Reinforcement Learning for LLMs

Can curriculum learning approximate expensive process supervision?

Can a reverse curriculum that slides backward from task completion provide step-level insight comparable to human process annotations, but at outcome supervision cost?

Note · 2026-02-22 · sourced from Reasoning Architectures

The core challenge of applying RL to complex reasoning: how do you provide meaningful supervision when the reasoning chain is long, errors compound across steps, and step-level annotation is expensive?
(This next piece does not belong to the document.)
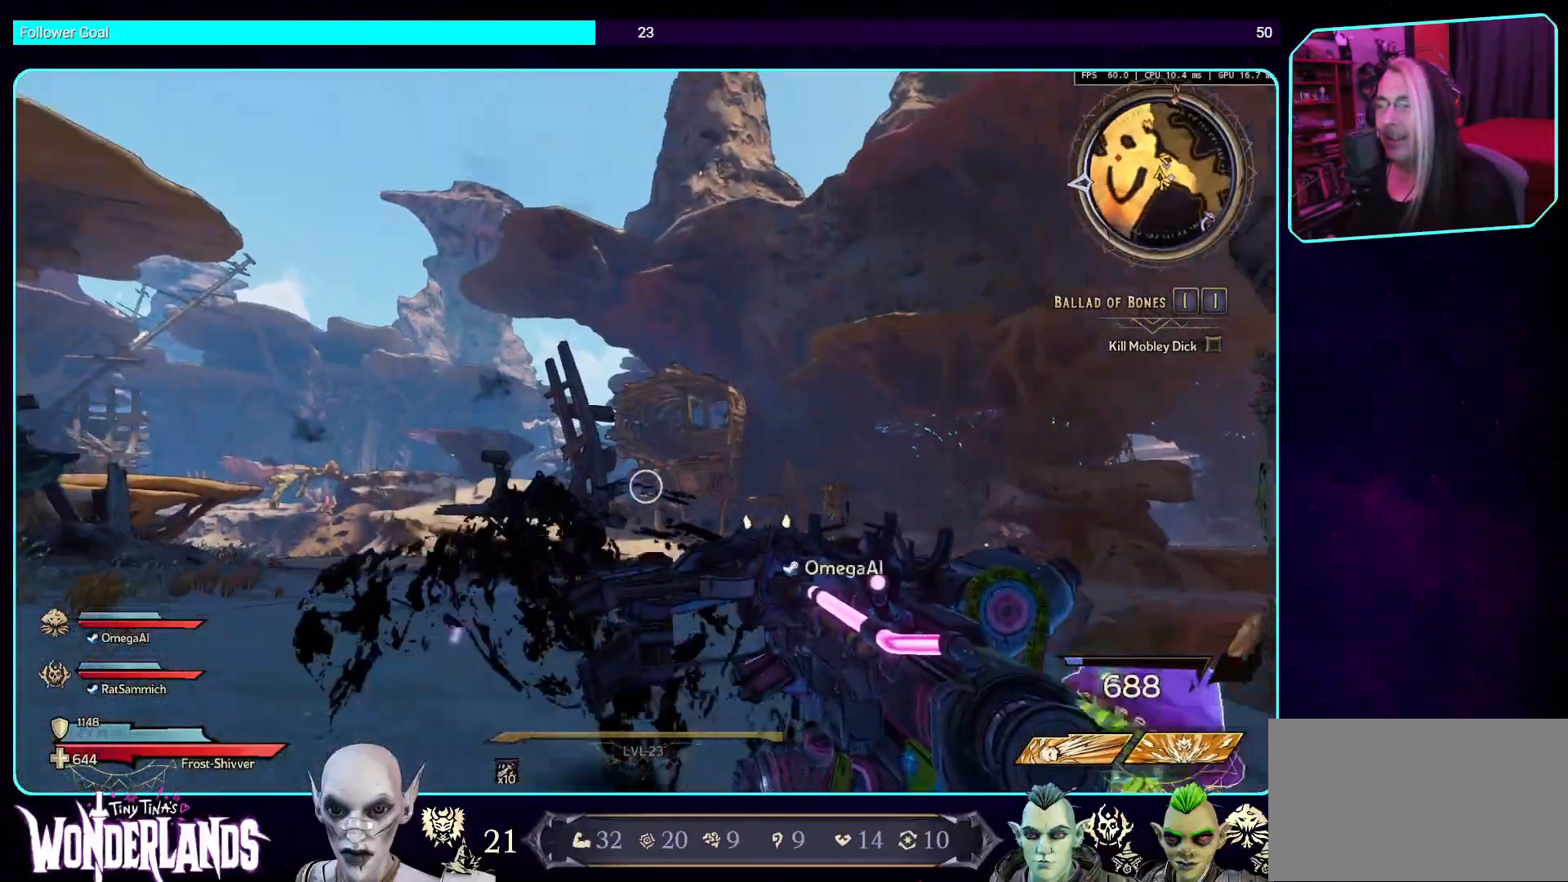
{"keys": ["shift", "w"], "mouse": [], "events": [[202, "w", "down"], [387, "shift", "down"]]}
R3 (Reverse Curriculum Reinforcement Learning) solves this without human-annotated process supervision.

The mechanism: Instead of having the model reason from scratch (leading to sparse rewards and exponential search space), R3 starts the model from a state sampled from near the end of a correct demonstration. The model has already learned to solve most of the remaining chain; it only needs to generate the final few steps. Outcome supervision (correct or not) then provides informative feedback because success probability is high.

The start state then progressively slides backward toward the beginning of the demonstration. At each step, the model is reasonably likely to succeed (because it has already learned to solve everything ahead of it), and failure is informative (because the model was competent on the downstream steps). This creates a curriculum of gradually increasing exploration difficulty.
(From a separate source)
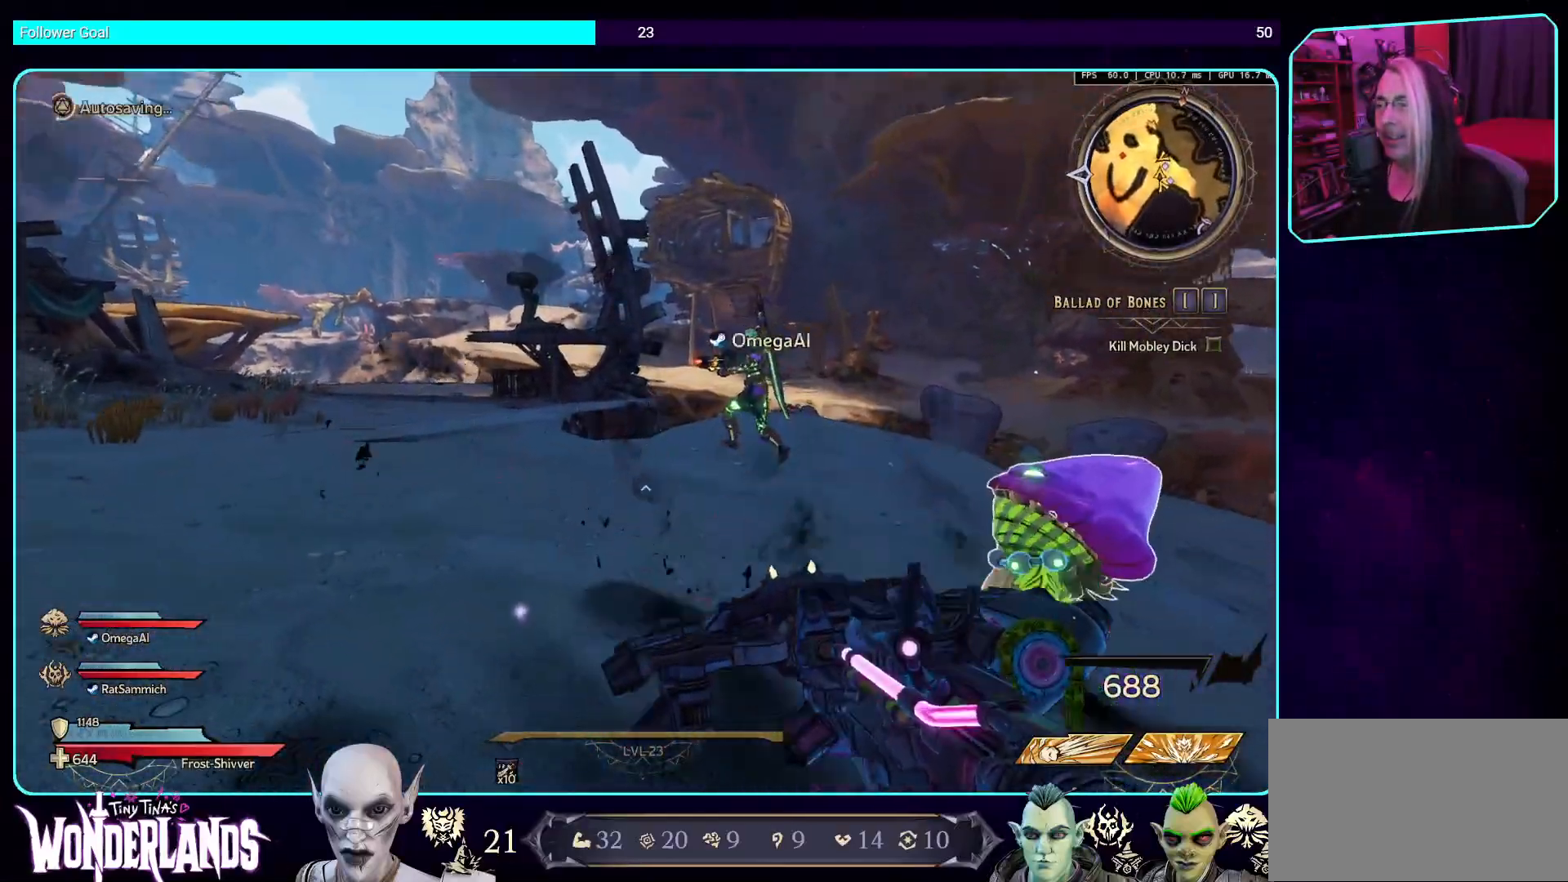
{"keys": ["w"], "mouse": [], "events": [[34, "shift", "up"]]}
Why this approximates process supervision: Each position in the sliding curriculum implicitly tests the model on that specific step's difficulty. A model that succeeds at start position k but fails at start position k-1 has revealed that step k-1 is where its reasoning breaks down — even though only outcome supervision is used. The curriculum resolution increases with the granularity of start positions sampled.

The two-mode comparison:

This is a practical solution to the trade-off documented in Why do outcome-based reward models fail at intermediate step evaluation?.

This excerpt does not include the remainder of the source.